• EXERCISE GOAL
Quote all of the data exactly as given. Skip every picture it contains.

[Records from a collection]
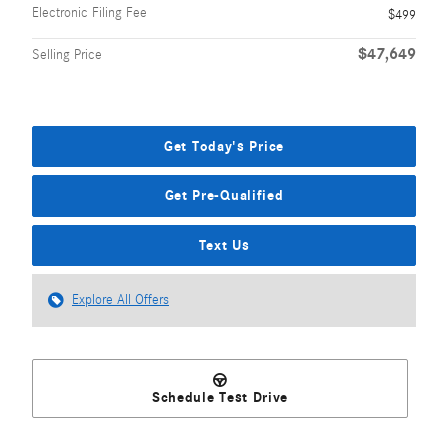
Electronic Filing Fee
$499
$47,649
Selling Price
Get Today's Price
Get Pre-Qualified
Text Us
Explore All Offers
Schedule Test Drive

• REPLY
Electronic Filing Fee
$499
$47,649
Selling Price
Get Today's Price
Get Pre-Qualified
Text Us
Explore All Offers
Schedule Test Drive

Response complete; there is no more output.